> _Problem_
Your answer should reproduce every line of the material in which the word "database" occurs.

> _Task inputs_

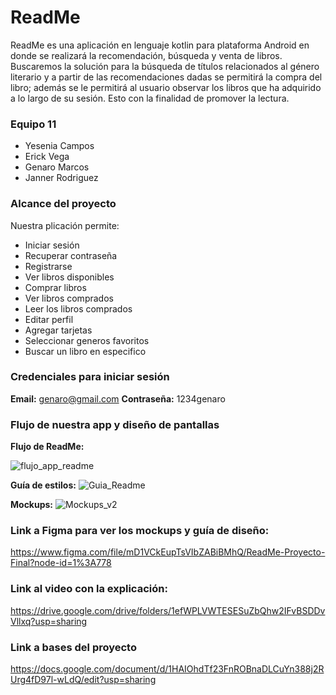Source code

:# ReadMe

ReadMe es una aplicación en lenguaje kotlin para plataforma Android en donde se realizará la recomendación, búsqueda y venta de libros. Buscaremos la solución para la búsqueda de títulos
relacionados al género literario y a partir de las recomendaciones dadas se permitirá la compra del libro; además se le permitirá al usuario observar los libros que ha adquirido 
a lo largo de su sesión.  Esto con la finalidad de promover la lectura.

### Equipo 11
- Yesenia Campos
- Erick Vega 
- Genaro Marcos
- Janner Rodriguez

### Alcance del proyecto
Nuestra plicación permite:
- Iniciar sesión
- Recuperar contraseña
- Registrarse
- Ver libros disponibles
- Comprar libros
- Ver libros comprados
- Leer los libros comprados
- Editar perfil
- Agregar tarjetas 
- Seleccionar generos favoritos
- Buscar un libro en especifico

### Credenciales para iniciar sesión
**Email:** genaro@gmail.com
**Contraseña:** 1234genaro

### Flujo de nuestra app y diseño de pantallas

**Flujo de ReadMe:**

![flujo_app_readme](https://user-images.githubusercontent.com/73143272/129305794-16a5b9db-5b4e-4137-b537-02491473de19.gif)

**Guía de estilos:**
![Guia_Readme](https://user-images.githubusercontent.com/73143272/129305905-3c32f80f-b8f5-4b5a-aab4-abaffd395653.PNG)

**Mockups:**
![Mockups_v2](https://user-images.githubusercontent.com/73143272/129305846-a2e82be6-e673-4b62-bcde-136813e86546.PNG)

### Link a Figma para ver los mockups y guía de diseño: 
https://www.figma.com/file/mD1VCkEupTsVIbZABiBMhQ/ReadMe-Proyecto-Final?node-id=1%3A778

### Link al video con la explicación:
https://drive.google.com/drive/folders/1efWPLVWTESESuZbQhw2IFvBSDDvVllxq?usp=sharing

### Link a bases del proyecto
https://docs.google.com/document/d/1HAIOhdTf23FnROBnaDLCuYn388j2RUrg4fD97l-wLdQ/edit?usp=sharing
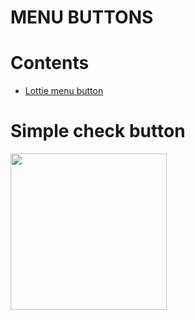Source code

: # MENU BUTTONS

# Contents

- [Lottie menu button](#lottie-menu-button)

# Simple check button
<img src="gif/lottieMenuButton.gif" width="250"/>
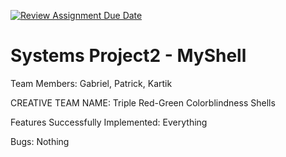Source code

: [![Review Assignment Due Date](https://classroom.github.com/assets/deadline-readme-button-22041afd0340ce965d47ae6ef1cefeee28c7c493a6346c4f15d667ab976d596c.svg)](https://classroom.github.com/a/Tfg6waJb)
# Systems Project2 - MyShell

Team Members: Gabriel, Patrick, Kartik

CREATIVE TEAM NAME: Triple Red-Green Colorblindness Shells

Features Successfully Implemented: Everything

Bugs: Nothing
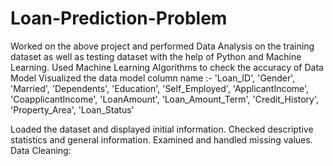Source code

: # Loan-Prediction-Problem
Worked on the above project and performed Data Analysis on the training dataset as well as 
testing dataset with the help of Python and Machine Learning. Used Machine Learning Algorithms 
to check the accuracy of Data Model Visualized the data model
column name :- 'Loan_ID', 'Gender', 'Married', 'Dependents', 'Education',
       'Self_Employed', 'ApplicantIncome', 'CoapplicantIncome', 'LoanAmount',
       'Loan_Amount_Term', 'Credit_History', 'Property_Area', 'Loan_Status'

Loaded the dataset and displayed initial information.
Checked descriptive statistics and general information.
Examined and handled missing values.
Data Cleaning:
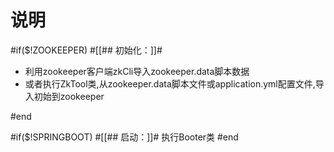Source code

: # 说明

#if($!ZOOKEEPER)
#[[## 初始化：]]#
- 利用zookeeper客户端zkCli导入zookeeper.data脚本数据
- 或者执行ZkTool类,从zookeeper.data脚本文件或application.yml配置文件,导入初始到zookeeper
			
#end

#if($!SPRINGBOOT)
#[[## 启动：]]#
执行Booter类
#end

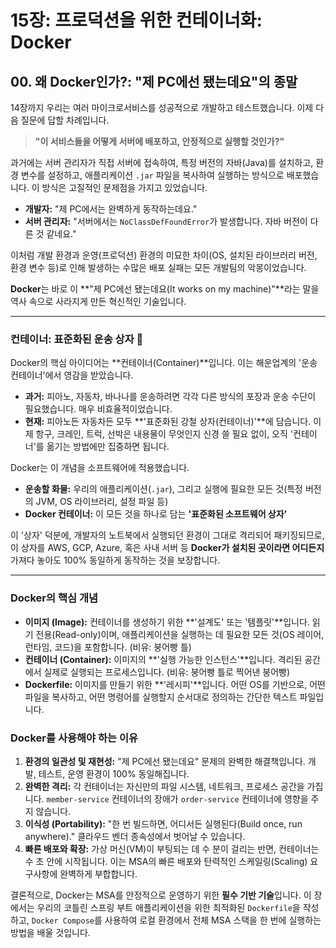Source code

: # 15장: 프로덕션을 위한 컨테이너화: Docker

## 00. 왜 Docker인가?: "제 PC에선 됐는데요"의 종말

14장까지 우리는 여러 마이크로서비스를 성공적으로 개발하고 테스트했습니다. 이제 다음 질문에 답할 차례입니다.

> **"이 서비스들을 어떻게 서버에 배포하고, 안정적으로 실행할 것인가?"**

과거에는 서버 관리자가 직접 서버에 접속하여, 특정 버전의 자바(Java)를 설치하고, 환경 변수를 설정하고, 애플리케이션 `.jar` 파일을 복사하여 실행하는 방식으로 배포했습니다. 이 방식은 고질적인 문제점을 가지고 있었습니다.

* **개발자:** "제 PC에서는 완벽하게 동작하는데요."
* **서버 관리자:** "서버에서는 `NoClassDefFoundError`가 발생합니다. 자바 버전이 다른 것 같네요."

이처럼 개발 환경과 운영(프로덕션) 환경의 미묘한 차이(OS, 설치된 라이브러리 버전, 환경 변수 등)로 인해 발생하는 수많은 배포 실패는 모든 개발팀의 악몽이었습니다.

**Docker**는 바로 이 **"제 PC에선 됐는데요(It works on my machine)"**라는 말을 역사 속으로 사라지게 만든 혁신적인 기술입니다.

---

### 컨테이너: 표준화된 운송 상자 🚢

Docker의 핵심 아이디어는 **컨테이너(Container)**입니다. 이는 해운업계의 '운송 컨테이너'에서 영감을 받았습니다.

* **과거:** 피아노, 자동차, 바나나를 운송하려면 각각 다른 방식의 포장과 운송 수단이 필요했습니다. 매우 비효율적이었습니다.
* **현재:** 피아노든 자동차든 모두 **'표준화된 강철 상자(컨테이너)'**에 담습니다. 이제 항구, 크레인, 트럭, 선박은 내용물이 무엇인지 신경 쓸 필요 없이, 오직 '컨테이너'를 옮기는 방법에만 집중하면 됩니다.



Docker는 이 개념을 소프트웨어에 적용했습니다.

* **운송할 화물:** 우리의 애플리케이션(`.jar`), 그리고 실행에 필요한 모든 것(특정 버전의 JVM, OS 라이브러리, 설정 파일 등)
* **Docker 컨테이너:** 이 모든 것을 하나로 담는 **'표준화된 소프트웨어 상자'**

이 '상자' 덕분에, 개발자의 노트북에서 실행되던 환경이 그대로 격리되어 패키징되므로, 이 상자를 AWS, GCP, Azure, 혹은 사내 서버 등 **Docker가 설치된 곳이라면 어디든지** 가져다 놓아도 100% 동일하게 동작하는 것을 보장합니다.

---

### Docker의 핵심 개념

* **이미지 (Image):** 컨테이너를 생성하기 위한 **'설계도' 또는 '템플릿'**입니다. 읽기 전용(Read-only)이며, 애플리케이션을 실행하는 데 필요한 모든 것(OS 레이어, 런타임, 코드)을 포함합니다. (비유: 붕어빵 틀)
* **컨테이너 (Container):** 이미지의 **'실행 가능한 인스턴스'**입니다. 격리된 공간에서 실제로 실행되는 프로세스입니다. (비유: 붕어빵 틀로 찍어낸 붕어빵)
* **Dockerfile:** 이미지를 만들기 위한 **'레시피'**입니다. 어떤 OS를 기반으로, 어떤 파일을 복사하고, 어떤 명령어를 실행할지 순서대로 정의하는 간단한 텍스트 파일입니다.

### Docker를 사용해야 하는 이유

1.  **환경의 일관성 및 재현성:** "제 PC에선 됐는데요" 문제의 완벽한 해결책입니다. 개발, 테스트, 운영 환경이 100% 동일해집니다.
2.  **완벽한 격리:** 각 컨테이너는 자신만의 파일 시스템, 네트워크, 프로세스 공간을 가집니다. `member-service` 컨테이너의 장애가 `order-service` 컨테이너에 영향을 주지 않습니다.
3.  **이식성 (Portability):** "한 번 빌드하면, 어디서든 실행된다(Build once, run anywhere)." 클라우드 벤더 종속성에서 벗어날 수 있습니다.
4.  **빠른 배포와 확장:** 가상 머신(VM)이 부팅되는 데 수 분이 걸리는 반면, 컨테이너는 수 초 안에 시작됩니다. 이는 MSA의 빠른 배포와 탄력적인 스케일링(Scaling) 요구사항에 완벽하게 부합합니다.

결론적으로, Docker는 MSA를 안정적으로 운영하기 위한 **필수 기반 기술**입니다. 이 장에서는 우리의 코틀린 스프링 부트 애플리케이션을 위한 최적화된 `Dockerfile`을 작성하고, `Docker Compose`를 사용하여 로컬 환경에서 전체 MSA 스택을 한 번에 실행하는 방법을 배울 것입니다.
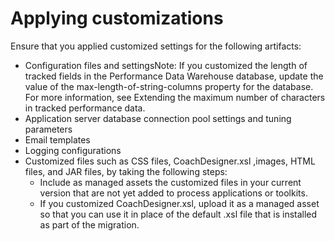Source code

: # Applying customizations

Ensure that you applied customized settings for the following artifacts:

- Configuration files and settingsNote: If you customized the length
of tracked fields in the Performance Data Warehouse database, update
the value of the max-length-of-string-columns property
for the database. For more information, see Extending the maximum number of characters in tracked performance data.
- Application server database connection pool settings and tuning
parameters
- Email templates
- Logging configurations
- Customized files such as CSS files, CoachDesigner.xsl ,images, HTML files, and JAR files, by taking the following steps:
    - Include as managed assets the customized files in your current
version that are not yet added to process applications or toolkits.
    - If you customized CoachDesigner.xsl, upload it as a managed asset so that
you can use it in place of the default .xsl file that is installed as part of the migration.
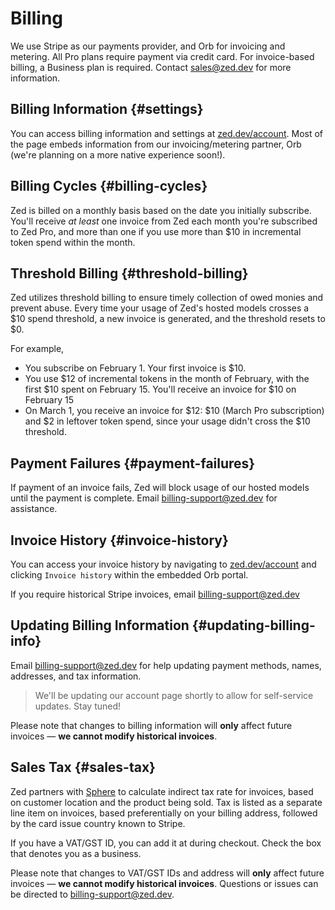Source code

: # Billing

We use Stripe as our payments provider, and Orb for invoicing and metering. All Pro plans require payment via credit card.
For invoice-based billing, a Business plan is required. Contact [sales@zed.dev](mailto:sales@zed.dev) for more information.

## Billing Information {#settings}

You can access billing information and settings at [zed.dev/account](https://zed.dev/account).
Most of the page embeds information from our invoicing/metering partner, Orb (we're planning on a more native experience soon!).

## Billing Cycles {#billing-cycles}

Zed is billed on a monthly basis based on the date you initially subscribe. You'll receive _at least_ one invoice from Zed each month you're subscribed to Zed Pro, and more than one if you use more than $10 in incremental token spend within the month.

## Threshold Billing {#threshold-billing}

Zed utilizes threshold billing to ensure timely collection of owed monies and prevent abuse. Every time your usage of Zed's hosted models crosses a $10 spend threshold, a new invoice is generated, and the threshold resets to $0.

For example,

- You subscribe on February 1. Your first invoice is $10.
- You use $12 of incremental tokens in the month of February, with the first $10 spent on February 15. You'll receive an invoice for $10 on February 15
- On March 1, you receive an invoice for $12: $10 (March Pro subscription) and $2 in leftover token spend, since your usage didn't cross the $10 threshold.

## Payment Failures {#payment-failures}

If payment of an invoice fails, Zed will block usage of our hosted models until the payment is complete. Email [billing-support@zed.dev](mailto:billing-support@zed.dev) for assistance.

## Invoice History {#invoice-history}

You can access your invoice history by navigating to [zed.dev/account](https://zed.dev/account) and clicking `Invoice history` within the embedded Orb portal.

If you require historical Stripe invoices, email [billing-support@zed.dev](mailto:billing-support@zed.dev)

## Updating Billing Information {#updating-billing-info}

Email [billing-support@zed.dev](mailto:billing-support@zed.dev) for help updating payment methods, names, addresses, and tax information.

> We'll be updating our account page shortly to allow for self-service updates. Stay tuned!

Please note that changes to billing information will **only** affect future invoices — **we cannot modify historical invoices**.

## Sales Tax {#sales-tax}

Zed partners with [Sphere](https://www.getsphere.com/) to calculate indirect tax rate for invoices, based on customer location and the product being sold. Tax is listed as a separate line item on invoices, based preferentially on your billing address, followed by the card issue country known to Stripe.

If you have a VAT/GST ID, you can add it at during checkout. Check the box that denotes you as a business.

Please note that changes to VAT/GST IDs and address will **only** affect future invoices — **we cannot modify historical invoices**.
Questions or issues can be directed to [billing-support@zed.dev](mailto:billing-support@zed.dev).
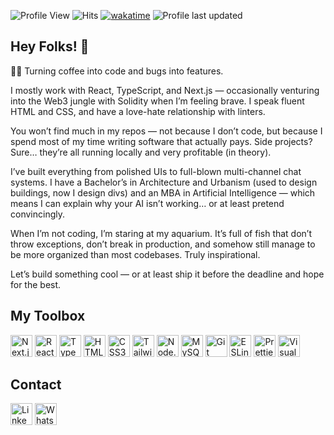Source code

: ![Profile View](https://komarev.com/ghpvc/?username=Ftarganski&color=brightgreen&style=flat) ![Hits](https://hits.seeyoufarm.com/api/count/incr/badge.svg?url=https%3A%2F%2Fgithub.com%2Fftarganski1212%2Fhit-counter) [![wakatime](https://wakatime.com/badge/user/92166b18-0974-4450-9409-b45e11abfbce.svg)](https://wakatime.com/@92166b18-0974-4450-9409-b45e11abfbce) ![Profile last updated](https://img.shields.io/github/last-commit/ftarganski/ftarganski/main?label=Last%20Updated&style=flat)

## Hey Folks! 👋      

👨‍💻 Turning coffee into code and bugs into features.

I mostly work with React, TypeScript, and Next.js — occasionally venturing into the Web3 jungle with Solidity when I’m feeling brave. I speak fluent HTML and CSS, and have a love-hate relationship with linters.

You won’t find much in my repos — not because I don’t code, but because I spend most of my time writing software that actually pays. Side projects? Sure… they’re all running locally and very profitable (in theory).

I’ve built everything from polished UIs to full-blown multi-channel chat systems. I have a Bachelor’s in Architecture and Urbanism (used to design buildings, now I design divs) and an MBA in Artificial Intelligence — which means I can explain why your AI isn’t working… or at least pretend convincingly.

When I’m not coding, I’m staring at my aquarium. It’s full of fish that don’t throw exceptions, don’t break in production, and somehow still manage to be more organized than most codebases. Truly inspirational.

Let’s build something cool — or at least ship it before the deadline and hope for the best.

## My Toolbox
<a href="https://nextjs.org/" title="Next.js"><img src="https://github.com/get-icon/geticon/raw/master/icons/nextjs-icon.svg" alt="Next.js" width="35px" height="35px"></a>
<a href="https://reactjs.org/" title="React"><img src="https://github.com/get-icon/geticon/raw/master/icons/react.svg" alt="React" width="35px" height="35px"></a>
<a href="https://www.typescriptlang.org/" title="Typescript"><img src="https://github.com/get-icon/geticon/raw/master/icons/typescript-icon.svg" alt="Typescript" width="35px" height="35px"></a>
<a href="https://www.w3.org/TR/html5/" title="HTML5"><img src="https://github.com/get-icon/geticon/raw/master/icons/html-5.svg" alt="HTML5" width="35px" height="35px"></a>
<a href="https://www.w3.org/TR/CSS/" title="CSS3"><img src="https://github.com/get-icon/geticon/raw/master/icons/css-3.svg" alt="CSS3" width="35px" height="35px"></a>
<a href="https://tailwindcss.com/" title="Tailwind CSS"><img src="https://github.com/get-icon/geticon/raw/master/icons/tailwindcss-icon.svg" alt="Tailwind CSS" width="35px" height="35px"></a>
<a href="https://nodejs.org/" title="Node.js"><img src="https://github.com/get-icon/geticon/raw/master/icons/nodejs-icon.svg" alt="Node.js" width="35px" height="35px"></a>
<a href="https://dev.mysql.com/" title="MySQL"><img src="https://github.com/get-icon/geticon/raw/master/icons/mysql.svg" alt="MySQL" width="35px" height="35px"></a>
<a href="https://git-scm.com/" title="Git"><img src="https://github.com/get-icon/geticon/raw/master/icons/git-icon.svg" alt="Git" width="35px" height="35px"></a>
<a href="https://eslint.org/" title="ESLint"><img src="https://github.com/get-icon/geticon/raw/master/icons/eslint.svg" alt="ESLint" width="35px" height="35px"></a>
<a href="https://prettier.io/" title="Prettier"><img src="https://github.com/get-icon/geticon/raw/master/icons/prettier.svg" alt="Prettier" width="35px" height="35px"></a>
<a href="https://code.visualstudio.com/" title="Visual Studio Code"><img src="https://github.com/get-icon/geticon/raw/master/icons/visual-studio-code.svg" alt="Visual Studio Code" width="35px" height="35px"></a>

## Contact
<a href="https://www.linkedin.com/in/targanski" title="Linkedin" target="_blank"><img src="https://github.com/get-icon/geticon/blob/master/icons/linkedin-icon.svg" alt="Linkedin"  width="35px" height="35px"></a>
<a href="https://api.whatsapp.com/send?phone=5548988222992" title="Whatsapp" target="_blank"><img src="https://github.com/get-icon/geticon/blob/master/icons/whatsapp.svg" alt="Whatsapp" width="35px" height="35px"></a>
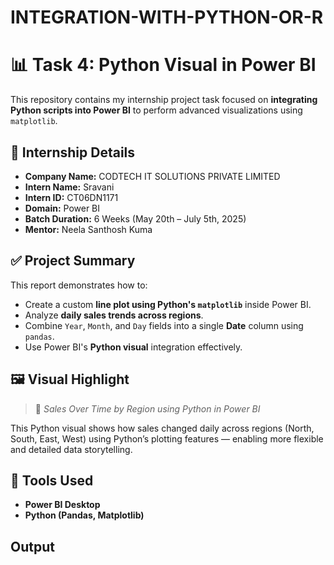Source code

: # INTEGRATION-WITH-PYTHON-OR-R
# 📊 Task 4: Python Visual in Power BI

This repository contains my internship project task focused on **integrating Python scripts into Power BI** to perform advanced visualizations using `matplotlib`.


## 👤 Internship Details

- **Company Name:** CODTECH IT SOLUTIONS PRIVATE LIMITED  
- **Intern Name:** Sravani  
- **Intern ID:** CT06DN1171  
- **Domain:** Power BI  
- **Batch Duration:** 6 Weeks (May 20th – July 5th, 2025)  
- **Mentor:** Neela Santhosh Kuma


## ✅ Project Summary

This report demonstrates how to:
- Create a custom **line plot using Python's `matplotlib`** inside Power BI.
- Analyze **daily sales trends across regions**.
- Combine `Year`, `Month`, and `Day` fields into a single **Date** column using `pandas`.
- Use Power BI's **Python visual** integration effectively.



## 🖼️ Visual Highlight

> 📌 _Sales Over Time by Region using Python in Power BI_

This Python visual shows how sales changed daily across regions (North, South, East, West) using Python’s plotting features — enabling more flexible and detailed data storytelling.


## 🔧 Tools Used

- **Power BI Desktop**
- **Python (Pandas, Matplotlib)**

## Output


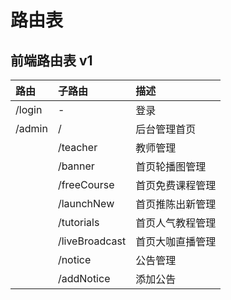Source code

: # 路由表

## 前端路由表 v1

| 路由            | 子路由          | 描述            |
| :------------- | :------------- | :------------- |
| /login         |  -             | 登录            |
| /admin         |  /             | 后台管理首页     |
|                |  /teacher      | 教师管理        |
|                |  /banner       | 首页轮播图管理   |
|                |  /freeCourse   | 首页免费课程管理 |
|                |  /launchNew    | 首页推陈出新管理 |
|                |  /tutorials    | 首页人气教程管理 |
|                |  /liveBroadcast    | 首页大咖直播管理 |
|                |  /notice    | 公告管理 |
|                |  /addNotice    | 添加公告 |
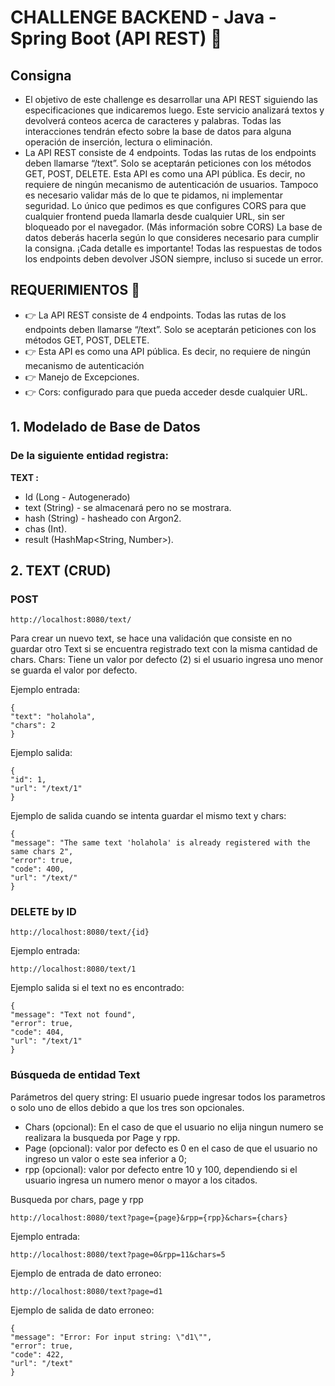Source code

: # CHALLENGE BACKEND - Java - Spring Boot (API REST) 🚀

## Consigna
- El objetivo de este challenge es desarrollar una API REST siguiendo las especificaciones que
indicaremos luego. Este servicio analizará textos y devolverá conteos acerca de caracteres y
palabras. Todas las interacciones tendrán efecto sobre la base de datos para alguna operación
de inserción, lectura o eliminación.
- La API REST consiste de 4 endpoints. Todas las rutas de los endpoints deben llamarse “/text”.
Solo se aceptarán peticiones con los métodos GET, POST, DELETE.
Esta API es como una API pública. Es decir, no requiere de ningún mecanismo de autenticación
de usuarios. Tampoco es necesario validar más de lo que te pidamos, ni implementar seguridad.
Lo único que pedimos es que configures CORS para que cualquier frontend pueda llamarla
desde cualquier URL, sin ser bloqueado por el navegador. (Más información sobre CORS)
La base de datos deberás hacerla según lo que consideres necesario para cumplir la consigna.
¡Cada detalle es importante! Todas las respuestas de todos los endpoints deben devolver JSON
siempre, incluso si sucede un error.

## REQUERIMIENTOS 📖

- 👉 La API REST consiste de 4 endpoints. Todas las rutas de los endpoints deben llamarse “/text”.
  Solo se aceptarán peticiones con los métodos GET, POST, DELETE.
- 👉 Esta API es como una API pública. Es decir, no requiere de ningún mecanismo de autenticación
- 👉 Manejo de Excepciones.
- 👉 Cors: configurado para que pueda acceder desde cualquier URL.


## 1. Modelado de Base de Datos
### De la siguiente entidad registra:
**TEXT :**
- Id (Long - Autogenerado)
- text (String) - se almacenará pero no se mostrara.
- hash (String) - hasheado con Argon2.
- chas (Int).
- result (HashMap<String, Number>).


## 2. TEXT (CRUD)

### POST
	http://localhost:8080/text/


Para crear un nuevo text, se hace una validación que consiste en no guardar otro Text si se encuentra registrado text con la misma cantidad de chars.
Chars: Tiene un valor por defecto (2) si el usuario ingresa uno menor se guarda el valor por defecto.

Ejemplo entrada:

    {
    "text": "holahola",
    "chars": 2
    }

Ejemplo salida:

    {
    "id": 1,
    "url": "/text/1"
    }

Ejemplo de salida cuando se intenta guardar el mismo text y chars:

    {
    "message": "The same text 'holahola' is already registered with the same chars 2",
    "error": true,
    "code": 400,
    "url": "/text/"
    }


### DELETE by ID

	http://localhost:8080/text/{id}

Ejemplo entrada:

    http://localhost:8080/text/1

Ejemplo salida si el text no es encontrado:

    {
    "message": "Text not found",
    "error": true,
    "code": 404,
    "url": "/text/1"
    }


### Búsqueda de entidad Text

Parámetros del query string:
El usuario puede ingresar todos los parametros o solo uno de ellos debido a que los tres son opcionales.
- Chars (opcional): En el caso de que el usuario no elija ningun numero se realizara la busqueda por Page y rpp.
- Page (opcional): valor por defecto es 0 en el caso de que el usuario no ingreso un valor o este sea inferior a 0;
- rpp (opcional): valor por defecto entre 10 y 100, dependiendo si el usuario ingresa un numero menor o mayor a los citados.


Busqueda por chars, page y rpp

    http://localhost:8080/text?page={page}&rpp={rpp}&chars={chars}

Ejemplo entrada:

    http://localhost:8080/text?page=0&rpp=11&chars=5

Ejemplo de entrada de dato erroneo:

    http://localhost:8080/text?page=d1

Ejemplo de salida de dato erroneo:

    {
    "message": "Error: For input string: \"d1\"",
    "error": true,
    "code": 422,
    "url": "/text"
    }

> _Written response_
of tracked fields in the Performance Data Warehouse database, update
for the database. For more information, see Extending the maximum number of characters in tracked performance data.
- Application server database connection pool settings and tuning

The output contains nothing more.